Disconcerted, Sabrina leaned forward for a closer look. She might have been looking at a portrait of herself in her younger, wilder days. The hair, the eyes, the angle of the chin … No wonder everyone close to Marco gawked when they saw his houseguest!
“She was beautiful,” the duchess said, making no effort to disguise her bitterness. “So beautiful and charming and unpredictable that everyone fell all over themselves to find excuses for her erratic behavior. Everyone except me. I could never … I will never forgive her for putting my son through such hell.”
Whoa! That was a little more information than Sabrina had anticipated. Donna Maria didn’t give her time to process it before zeroing in for a direct attack.
“Is the resemblance between you and Gianetta more than physical, Ms. Russo? Are those other stories my secretary pulled from the Internet true?”
Sabrina’s eyes narrowed. “As I said earlier, you shouldn’t believe everything posted on the Internet.”
The duchess refused to be fobbed off. Like a lioness protecting her cub, she went straight for the jugular.
“Which story isn’t true? The one that claims you seduced the son of a sheik? The one that says you like to party until dawn at nightclubs in New York and Buenos Aires and London?”
The gloves were off now, Sabrina thought grimly. Like they’d been so many times with her father. Well, she was older and a whole lot wiser this time around. The body blows didn’t hit as hard or hurt as badly as they did when her father threw them.
“Sorry, Your Excellency.” Her shrug was deliberately careless. “I’m well past the age of having to defend my actions. To you or anyone else. Shall we join Marco for coffee?”

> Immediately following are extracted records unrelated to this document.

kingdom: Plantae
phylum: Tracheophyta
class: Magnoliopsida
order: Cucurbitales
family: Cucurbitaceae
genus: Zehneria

With Sabrina’s ankle so improved, Marco returned his mother’s Rolls and reclaimed his Ferrari. The powerful sports car ate up the miles between Naples and his seaside villa in less than an hour.
Sabrina was quiet for most of the trip, more shaken than she wanted to admit by the exchange with his mother. Her past had come back to haunt her with a vengeance. All those wild parties … All those torrid affairs … She couldn’t deny them and was damned if she’d try.
She wondered whether the duchess had poured the juicy stories into her son’s ears. Marco gave no sign of it when he accompanied her to the guest suite.
Or when he took her in his arms.
Or when his mouth came down on hers.
The heat was instant and so intense Sabrina knew she was in trouble. Her bones had never liquefied like this. Her blood had never bubbled and boiled. She wanted this man more with each breath she took but, somehow, found the strength to ease out of his embrace.
“Your mother showed me Gianetta’s portrait. She looked so vibrant. So full of life.”
“She was,” he said simply. “I loved her with all the passion of my youth.”
Sabrina hugged her waist. She’d tasted passion, too. Many times. But with the brutal clarity of hindsight, she saw that she’d never truly loved. Not the way Marco described.
She could love this man, though. She knew it, deep in her heart. She was already halfway there.
She was still dealing with that disconcerting realization when he unbelted the jacket of her pantsuit and undid the buttons, one by one.
“Ah, Sabrina.”
He dipped his head and kissed her nose, her mouth, her chin, the swell of her breasts above the lacy chemise.
“You enchant me,” he murmured in Italian, his voice low and rough. “You enthrall me. You make me feel alive again.”